With a new subscription site called
Readeo.com, which launches this week, children and adults in different cities
can see live video of each other sharing digital picture books. All that's missing:
snuggling while reading the stories.
So far four publishers—Candlewick Press, Simon
& Schuster, Chronicle Books, and Blue Apple Books—are licensing titles to
Chicago-based Readeo. In return, they receive an undisclosed percentage of
Readeo's revenues-and expose their books to a new audience.

Readeo will charge members $9.95 per month, or
$99.95 per year, for unlimited viewing of all books on the site. Coby
Neuenschwander. founder and CEO of Readeo, declined to estimate how many subscribers
he expects by the end of the year. But he noted that 22.5 million U.S.
families have children ages eight and younger (his picture book audience).
"There are 70 million grandparents in the U.S. and many divorced families,
military, and traveling business people who are not regularly with the children
they care about," he said.
That audience appealed to publishers who heard
Readeo's pitch. "Everyone who was in the room either could use it themselves or
knew someone who could use it," said Paul Crichton, director of publicity for
Simon & Schuster Children's Publishing.
Another selling point: Readeo's editor, Jenny
Brown. Brown, formerly a children's book editor at HarperCollins and children's
reviews editor at Publishers Weekly,
is currently children's editor of the Shelf
Awareness newsletter.

John Mendelson, senior v-p of sales and digital
initiatives for Candlewick Press, isn't worried about cannibalizing his print
stories for kids under eight. "New people might discover our titles through
this platform and might discover they want the physical book for their home
library," he said. "We see this as a new market for our books." He and other
publishers are not signing exclusive deals with Readeo. "We see it as but one
possible mate in the digital marketplace," said Mendelson.
Anyone with a webcam can test the site with a
free look at Readeo's book of the month—Chris Van Dusen's
The Circus Ship. So far only 35 other titles are available, to subscribers
only.
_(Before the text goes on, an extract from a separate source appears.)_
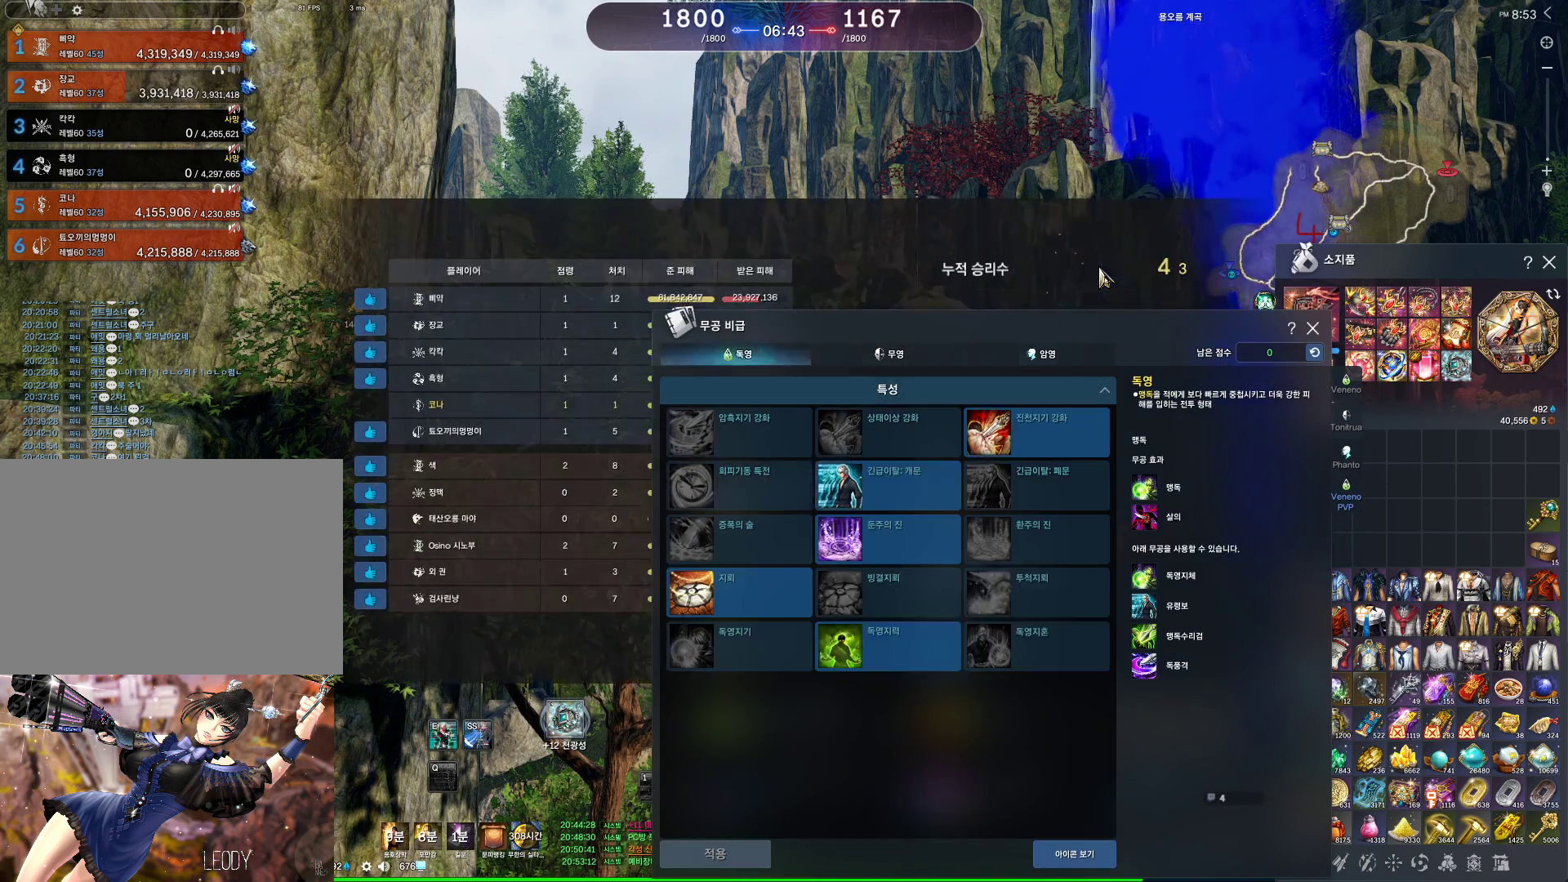
{"keys": [], "mouse": [], "events": []}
But Readeo plans to expand its offerings as it adds publishers and as its
partners work through digital-rights issues.
Readeo's competitors include
Ripple Reader, which
launched last fall,
and lets adults record picture books so kids can listen to their voices over
and over again; and
A Story Before Bed, which lets
adults record audio and video of themselves reading picture books that kids can
watch any time, and which recently
signed a deal with San Francisco publisher Immedium.